Directive: An exact repetition of every entry, with no images, is the required answer.

=-=-=

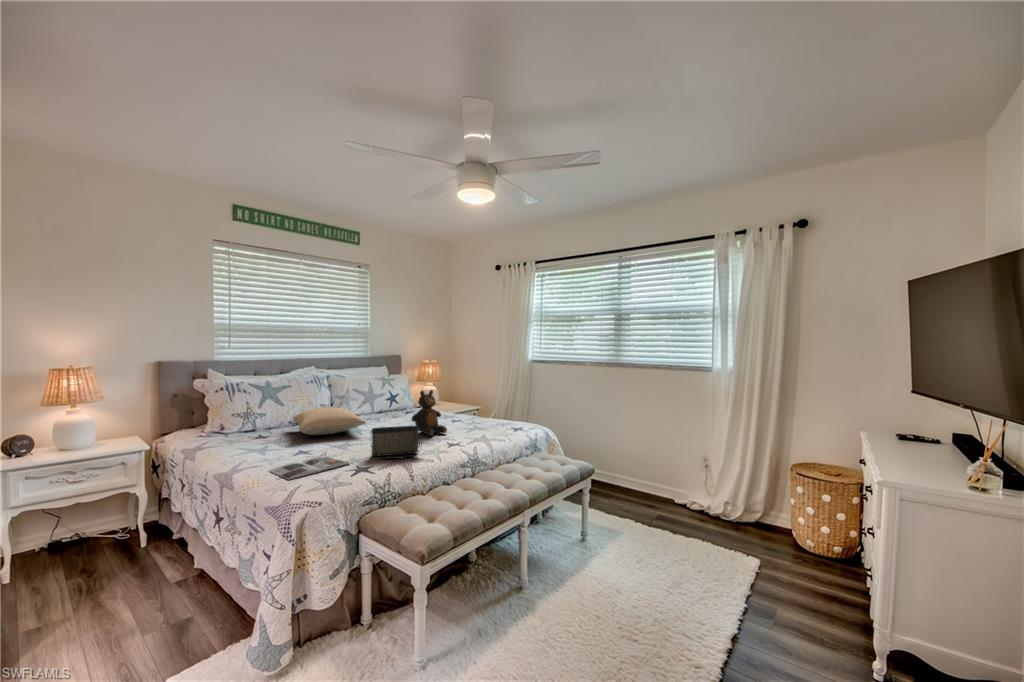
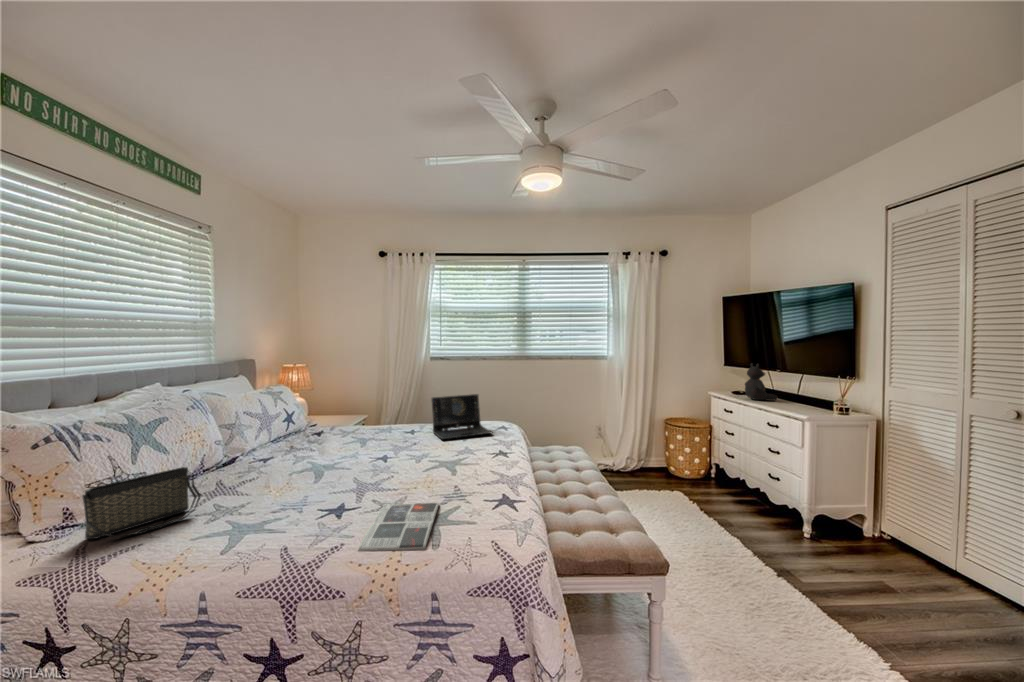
teddy bear: present [412,390,447,436] -> present [745,363,777,400]
laptop: none [457,394,512,432] -> present [431,394,492,439]
pillow: present [293,407,366,435] -> none [211,437,356,485]
handbag: present [371,426,422,459] -> present [82,467,201,539]

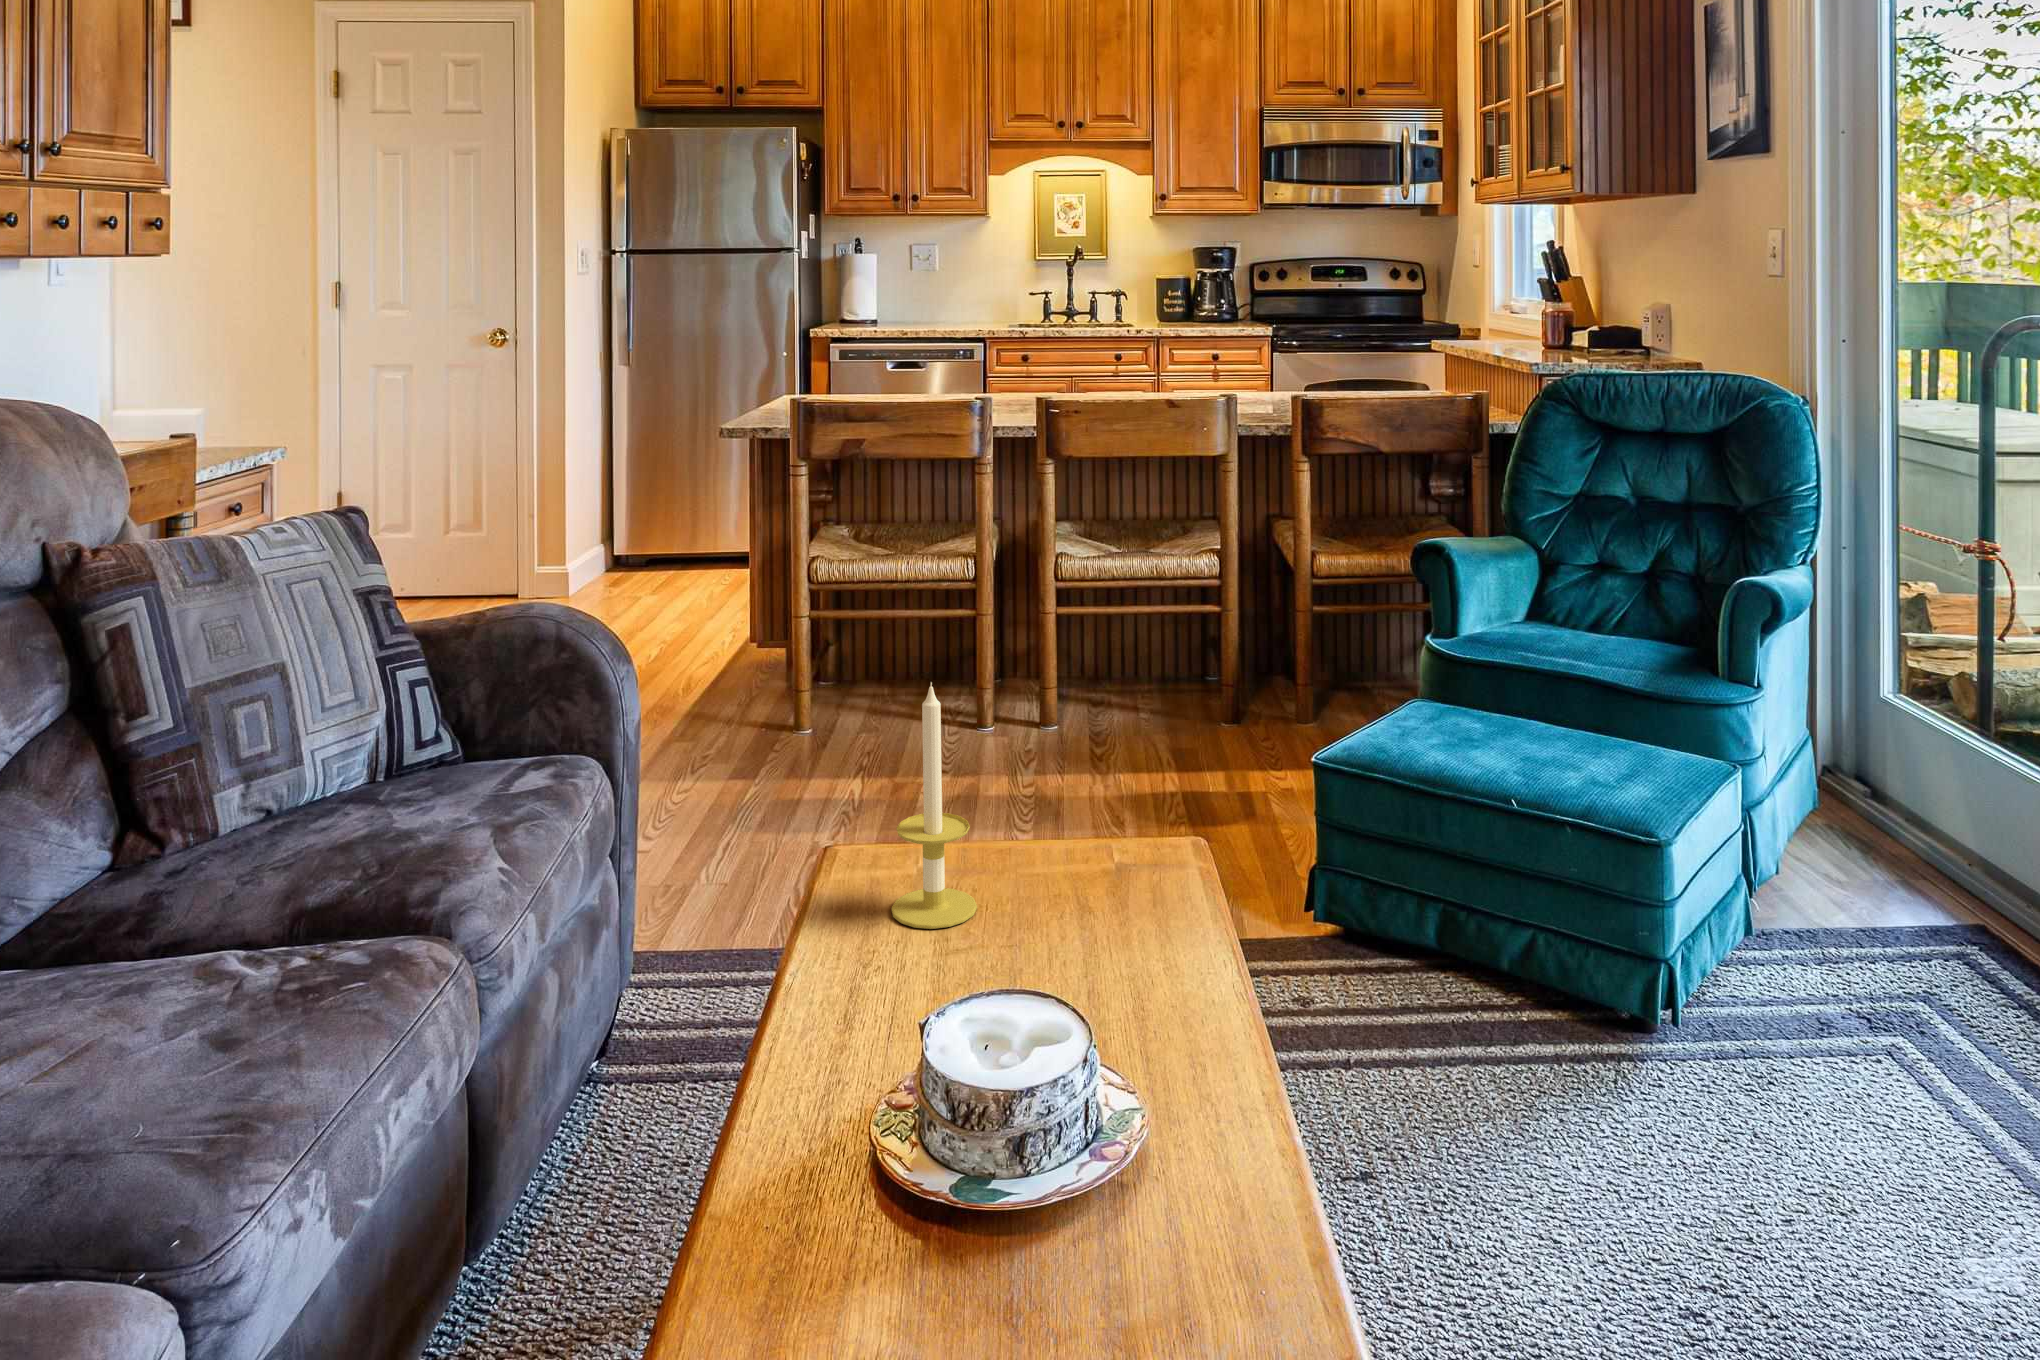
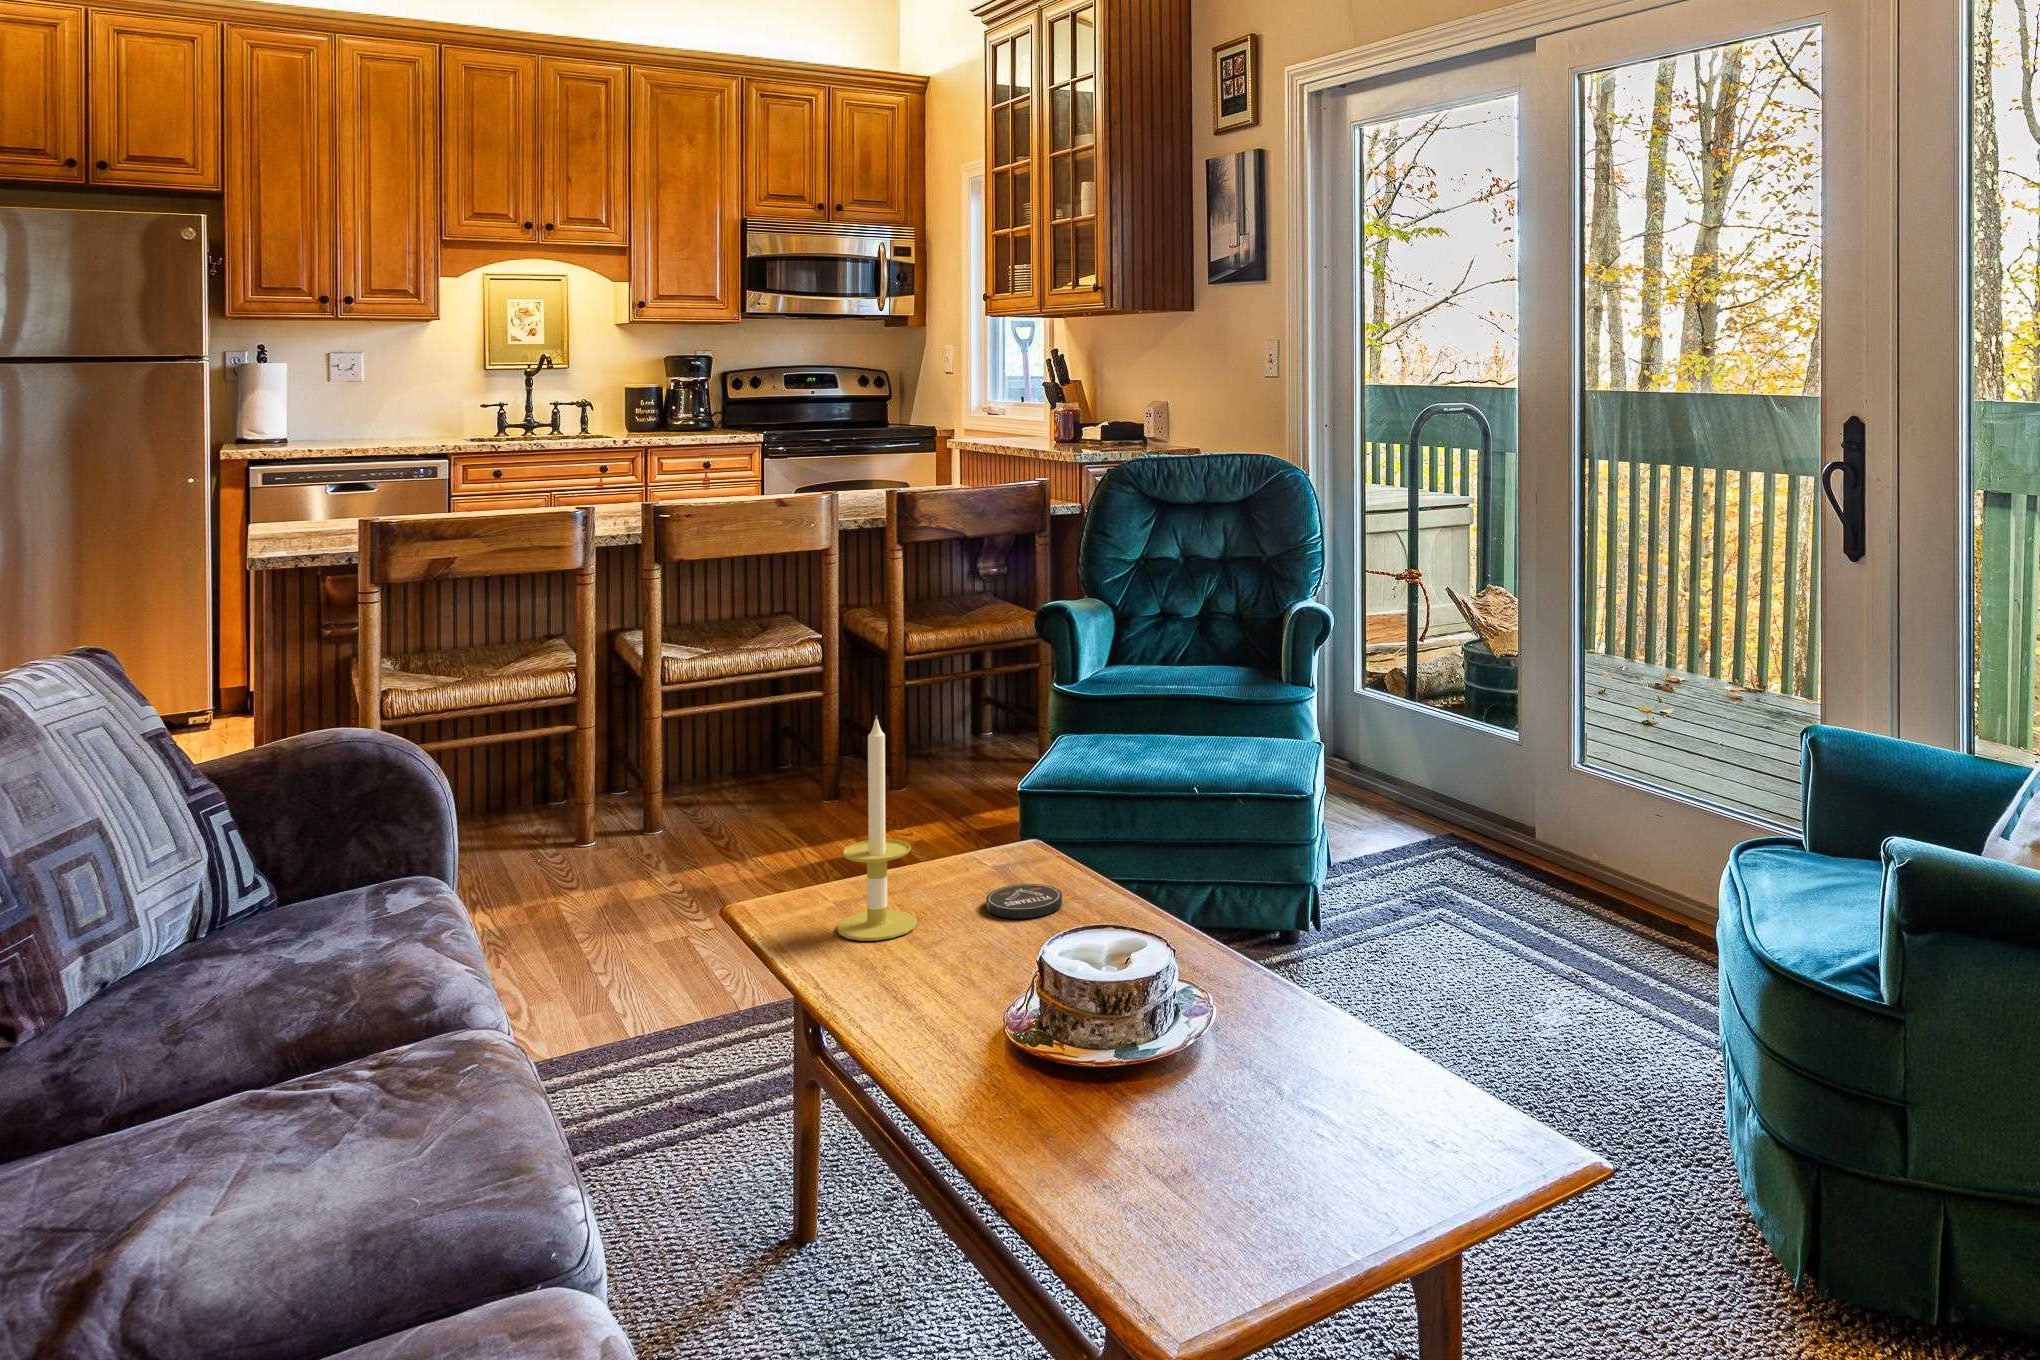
coaster: none [1055,892,1142,942] -> present [986,884,1062,919]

=-=-=

Reply to the task:
teddy bear: present [412,390,447,436] -> present [745,363,777,400]
laptop: none [457,394,512,432] -> present [431,394,492,439]
pillow: present [293,407,366,435] -> none [211,437,356,485]
handbag: present [371,426,422,459] -> present [82,467,201,539]

coaster: none [1055,892,1142,942] -> present [986,884,1062,919]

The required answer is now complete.